Problem to work on: Reproduce, without alteration, every line of the data; exclude the images.
:: Records provided
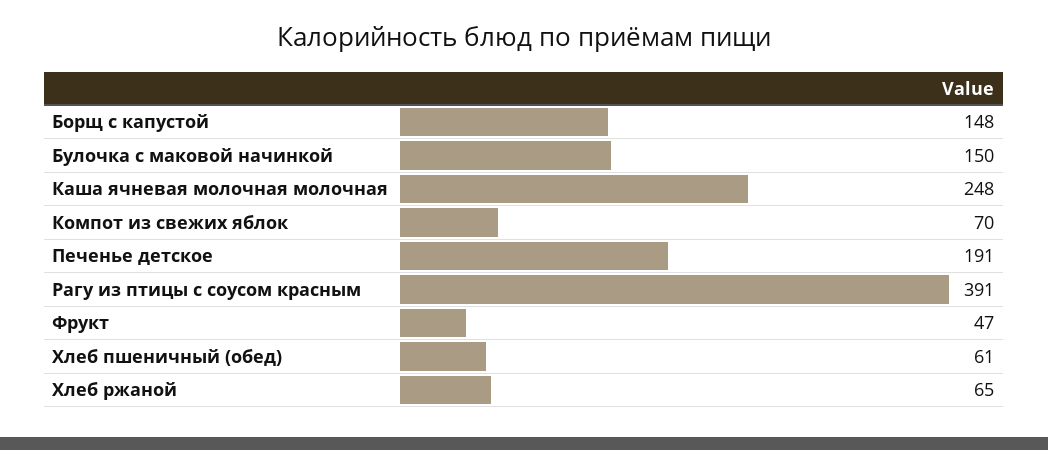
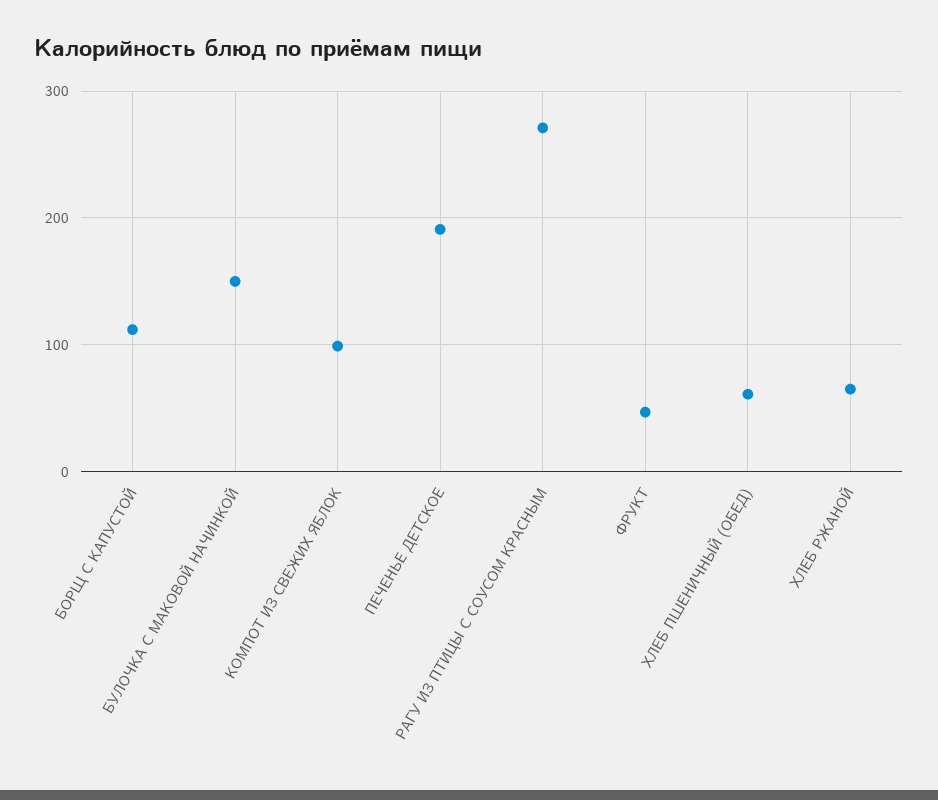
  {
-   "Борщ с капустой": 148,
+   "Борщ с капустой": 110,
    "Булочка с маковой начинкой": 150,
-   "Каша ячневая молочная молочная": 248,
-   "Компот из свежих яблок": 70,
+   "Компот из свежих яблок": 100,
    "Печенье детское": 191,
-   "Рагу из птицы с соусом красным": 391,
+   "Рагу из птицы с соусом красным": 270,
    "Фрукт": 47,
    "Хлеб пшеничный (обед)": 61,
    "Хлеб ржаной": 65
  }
::::
Exercise result:
  {
-   "Борщ с капустой": 148,
+   "Борщ с капустой": 110,
    "Булочка с маковой начинкой": 150,
-   "Каша ячневая молочная молочная": 248,
-   "Компот из свежих яблок": 70,
+   "Компот из свежих яблок": 100,
    "Печенье детское": 191,
-   "Рагу из птицы с соусом красным": 391,
+   "Рагу из птицы с соусом красным": 270,
    "Фрукт": 47,
    "Хлеб пшеничный (обед)": 61,
    "Хлеб ржаной": 65
  }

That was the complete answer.